L’église neuve
(Couronnée par l’Académie des jeux floraux)
Alors tu parleras, voix de la vieille église !
V. DE LAPRADE.
J’arrivais plein de foi, d’amour, de poésie !
Je sentais sous mes pas frémir le sol natal ;
Devant moi je laissais courir ma fantaisie,
De buissons en buissons, dans les détours du val.
J’allais donc vous revoir, ô solitude aimée !
Sentiers moussus des bois, arbres de mon verger,
Seuil à jamais béni, maison longtemps fermée,
Mais qui n’a pas du moins abrité l’étranger !
J’allais donc vous revoir, m’enivrer à toute heure
Des arômes épars dans les chemins ombreux,
Boire les fraîches eaux de la source qui pleure,
Et retrouver partout mes souvenirs heureux !
Le moulin est là-bas, et j’entends les cascades....
Une blanche fumée a rayé l’horizon....
Doux village, est-ce toi que les vertes arcades
Me dérobent encore ?... ô ma vieille maison !
Et ma petite église auprès du cimetière,
Et les tombeaux jadis chaque jour visités,
Et le clocher croulant que couronne le lierre !...
Je vais donc vous revoir, vous que j’avais quittés !
Hâtons le pas... qui vient ? pâtre, je sais la route :
Je n’ai rien oublié, car je suis né chez vous ;
Mais suis-moi, parle-moi ; je tremble et je t’écoute :
Reverrai-je tous ceux dont le nom m’était doux ?
Jacques, le vieux fermier existe-il encore ?
Dis-moi, se souvient-on de ceux qui sont partis ?
J’accourais tout joyeux, le doute me dévore ;
Et je sens mon front pâle et mes pieds ralentis.
N’aura-t-on rien changé dans l’église que j’aime,
Où, dans le chœur, enfant, j’ai chanté tant de fois !
Le son de l’Angelus est-il toujours le même ?
Sur les tombeaux anciens a-t-on laissé les croix ?
« La femme du fermier depuis longtemps est veuve,
« Me répondit l’enfant ; je ne vous connais pas...
« Mais venez, vous verrez : l’église est toute neuve
« Et notre cimetière est sous les pins, là-bas. »
Tout pensif, j’arrivai sur la place déserte.
Je passais inconnu : Je me pris à pleurer.
Je vis l’église neuve,... et la porte entr’ouverte...
Seigneur, pardonnez-moi, sans y vouloir entrer !
Elle étalait son porche aux pierres ciselées,
Ses vitraux rajeunis, et dressait fièrement
Au sommet du coteau, par-dessus les vallées,
Sa tour faite d’hier dans le style roman.
Eh ! que me font à moi la blancheur de tes dalles,
Tes voûtes, ton fronton artistement fouillé ?
Ah ! j’espérais baiser avec mes lèvres pâles
Le sol du temple auguste où j’avais tant prié !
Je rapportais de loin mes chimères éteintes,
Et comme un ex-voto je voulais les placer
Au pied de ces autels et sur ces parois saintes,
Vestiges vénérés que l’on vient d’effacer !
Je revois tout pourtant... le clocher solitaire,
Et son toit surplombé que domine la croix,
Et l’église, et la tombe, où, dans un coin de terre,
Père, aïeul regretté, je vous mis autrefois !
Mais rien n’est plus resté de ce qui fut ma vie !
À ma sombre maison irai-je encor chercher
Quelque trace peut-être au froid néant ravie,
Ce que n’ont eu pour moi l’église et le clocher ?
Ainsi j’allais partir, quand une voix céleste
Descendit de la tour sur mon front incliné ;
Et je la reconnus.

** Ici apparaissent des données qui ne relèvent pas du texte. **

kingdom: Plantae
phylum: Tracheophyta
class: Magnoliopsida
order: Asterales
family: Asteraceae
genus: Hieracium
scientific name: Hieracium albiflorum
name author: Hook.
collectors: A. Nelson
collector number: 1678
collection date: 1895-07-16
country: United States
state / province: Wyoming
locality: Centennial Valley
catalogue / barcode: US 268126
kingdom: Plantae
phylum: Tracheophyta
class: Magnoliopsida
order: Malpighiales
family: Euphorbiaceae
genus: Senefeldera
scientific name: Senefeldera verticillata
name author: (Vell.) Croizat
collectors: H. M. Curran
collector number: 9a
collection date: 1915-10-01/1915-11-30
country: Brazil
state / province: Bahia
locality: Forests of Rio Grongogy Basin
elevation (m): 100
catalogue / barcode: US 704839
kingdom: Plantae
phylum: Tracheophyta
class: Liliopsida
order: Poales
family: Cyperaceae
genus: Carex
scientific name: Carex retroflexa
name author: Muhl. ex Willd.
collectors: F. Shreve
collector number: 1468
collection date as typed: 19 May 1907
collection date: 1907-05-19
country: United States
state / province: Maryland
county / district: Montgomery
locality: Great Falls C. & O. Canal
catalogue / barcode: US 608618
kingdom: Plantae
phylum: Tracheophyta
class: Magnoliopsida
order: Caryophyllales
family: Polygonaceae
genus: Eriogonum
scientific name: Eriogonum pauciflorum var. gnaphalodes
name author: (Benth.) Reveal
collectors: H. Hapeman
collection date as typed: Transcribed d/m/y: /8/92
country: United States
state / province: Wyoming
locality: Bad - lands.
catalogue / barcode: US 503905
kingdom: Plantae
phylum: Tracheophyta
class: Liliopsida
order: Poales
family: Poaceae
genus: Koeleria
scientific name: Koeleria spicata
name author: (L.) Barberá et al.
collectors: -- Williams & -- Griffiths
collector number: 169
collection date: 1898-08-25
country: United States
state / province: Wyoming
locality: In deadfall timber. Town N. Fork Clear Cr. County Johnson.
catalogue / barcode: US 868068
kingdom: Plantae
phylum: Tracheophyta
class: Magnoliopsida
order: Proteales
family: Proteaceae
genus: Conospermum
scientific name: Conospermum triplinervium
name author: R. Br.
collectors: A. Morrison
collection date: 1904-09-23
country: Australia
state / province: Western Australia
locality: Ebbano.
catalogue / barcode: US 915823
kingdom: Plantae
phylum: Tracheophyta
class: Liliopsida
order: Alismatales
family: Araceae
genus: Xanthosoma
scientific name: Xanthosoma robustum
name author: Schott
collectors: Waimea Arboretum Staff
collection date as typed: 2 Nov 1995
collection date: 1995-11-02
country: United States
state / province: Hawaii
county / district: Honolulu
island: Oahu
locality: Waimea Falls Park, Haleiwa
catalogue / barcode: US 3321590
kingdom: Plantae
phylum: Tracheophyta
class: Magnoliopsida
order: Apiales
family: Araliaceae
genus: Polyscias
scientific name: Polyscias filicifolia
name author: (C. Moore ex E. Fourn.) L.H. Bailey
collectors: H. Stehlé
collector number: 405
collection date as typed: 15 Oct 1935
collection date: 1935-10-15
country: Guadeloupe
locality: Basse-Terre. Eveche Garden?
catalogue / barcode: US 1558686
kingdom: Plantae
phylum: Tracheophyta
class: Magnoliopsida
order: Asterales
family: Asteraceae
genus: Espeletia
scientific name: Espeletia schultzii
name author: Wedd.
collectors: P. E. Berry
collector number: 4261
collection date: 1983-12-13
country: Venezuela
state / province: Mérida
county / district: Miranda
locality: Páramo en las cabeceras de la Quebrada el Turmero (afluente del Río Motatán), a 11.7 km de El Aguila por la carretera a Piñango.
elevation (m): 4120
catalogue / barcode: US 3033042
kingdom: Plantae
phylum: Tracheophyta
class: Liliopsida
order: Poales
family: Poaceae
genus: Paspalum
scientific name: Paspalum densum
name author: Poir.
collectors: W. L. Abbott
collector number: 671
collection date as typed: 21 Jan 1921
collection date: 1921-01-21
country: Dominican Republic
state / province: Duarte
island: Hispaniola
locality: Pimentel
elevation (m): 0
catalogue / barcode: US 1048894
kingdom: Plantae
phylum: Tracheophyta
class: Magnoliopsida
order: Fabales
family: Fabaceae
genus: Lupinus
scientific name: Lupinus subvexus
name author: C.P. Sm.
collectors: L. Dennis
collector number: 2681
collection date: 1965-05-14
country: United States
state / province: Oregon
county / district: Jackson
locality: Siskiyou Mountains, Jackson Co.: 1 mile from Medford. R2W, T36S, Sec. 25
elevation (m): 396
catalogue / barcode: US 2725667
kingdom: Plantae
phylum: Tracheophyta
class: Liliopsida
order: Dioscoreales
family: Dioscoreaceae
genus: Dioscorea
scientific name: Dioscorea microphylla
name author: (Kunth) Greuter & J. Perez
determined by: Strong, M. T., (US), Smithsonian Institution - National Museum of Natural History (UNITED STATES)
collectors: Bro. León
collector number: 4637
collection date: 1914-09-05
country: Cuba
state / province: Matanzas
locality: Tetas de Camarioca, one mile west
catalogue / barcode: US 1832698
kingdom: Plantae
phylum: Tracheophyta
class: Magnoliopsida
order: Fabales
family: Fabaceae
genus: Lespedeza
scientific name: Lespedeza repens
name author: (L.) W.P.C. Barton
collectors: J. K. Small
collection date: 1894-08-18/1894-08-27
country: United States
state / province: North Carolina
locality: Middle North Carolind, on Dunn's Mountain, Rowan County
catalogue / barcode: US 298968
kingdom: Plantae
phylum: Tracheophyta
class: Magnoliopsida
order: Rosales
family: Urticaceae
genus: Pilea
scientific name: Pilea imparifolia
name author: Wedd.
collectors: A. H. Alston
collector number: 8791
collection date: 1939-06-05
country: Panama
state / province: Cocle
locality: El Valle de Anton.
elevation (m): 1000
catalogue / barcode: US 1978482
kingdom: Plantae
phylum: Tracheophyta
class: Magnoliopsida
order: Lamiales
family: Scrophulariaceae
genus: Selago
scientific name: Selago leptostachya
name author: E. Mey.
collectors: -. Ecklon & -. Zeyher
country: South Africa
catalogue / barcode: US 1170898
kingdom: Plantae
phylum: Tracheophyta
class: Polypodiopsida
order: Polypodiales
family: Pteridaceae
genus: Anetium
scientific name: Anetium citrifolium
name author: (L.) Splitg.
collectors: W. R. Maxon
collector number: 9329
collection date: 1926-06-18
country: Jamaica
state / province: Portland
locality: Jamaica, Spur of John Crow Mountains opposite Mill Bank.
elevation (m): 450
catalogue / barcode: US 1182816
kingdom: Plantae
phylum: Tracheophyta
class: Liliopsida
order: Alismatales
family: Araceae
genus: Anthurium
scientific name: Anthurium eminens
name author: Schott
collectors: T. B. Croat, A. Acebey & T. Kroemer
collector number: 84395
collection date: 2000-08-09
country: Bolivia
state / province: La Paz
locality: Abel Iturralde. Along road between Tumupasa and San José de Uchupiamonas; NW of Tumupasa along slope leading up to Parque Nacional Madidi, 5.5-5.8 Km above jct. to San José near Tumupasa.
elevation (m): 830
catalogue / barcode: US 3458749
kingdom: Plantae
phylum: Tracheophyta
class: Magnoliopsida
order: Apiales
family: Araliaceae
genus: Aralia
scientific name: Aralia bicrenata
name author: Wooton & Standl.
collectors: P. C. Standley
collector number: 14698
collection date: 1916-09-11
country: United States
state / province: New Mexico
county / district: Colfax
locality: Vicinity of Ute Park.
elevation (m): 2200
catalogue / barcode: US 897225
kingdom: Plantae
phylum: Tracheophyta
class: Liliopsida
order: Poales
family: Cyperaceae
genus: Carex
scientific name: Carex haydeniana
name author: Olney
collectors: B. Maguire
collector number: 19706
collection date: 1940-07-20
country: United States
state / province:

Elle me disait : « Reste !
« Mon chant, triste aujourd’hui, te fêta nouveau-né.
« Je suis la vieille cloche, et pourtant je demeure !
« Ici, tu le sais bien, j’ai tant sonné Noël !
« Par pitié l’on me garde à présent, car je pleure
« Comme si le passé pouvait être éternel !
« Reste ! nous parlerons des amitiés anciennes,
« Et ma voix sera douce à ton cœur attristé !
« La brise mêlera tes plaintes et les miennes !
« Frère, fais comme moi : reste ! » – Je suis resté !
Auguste LESTOURGIE.
Paru dans La Tribune lyrique populaire en 1861.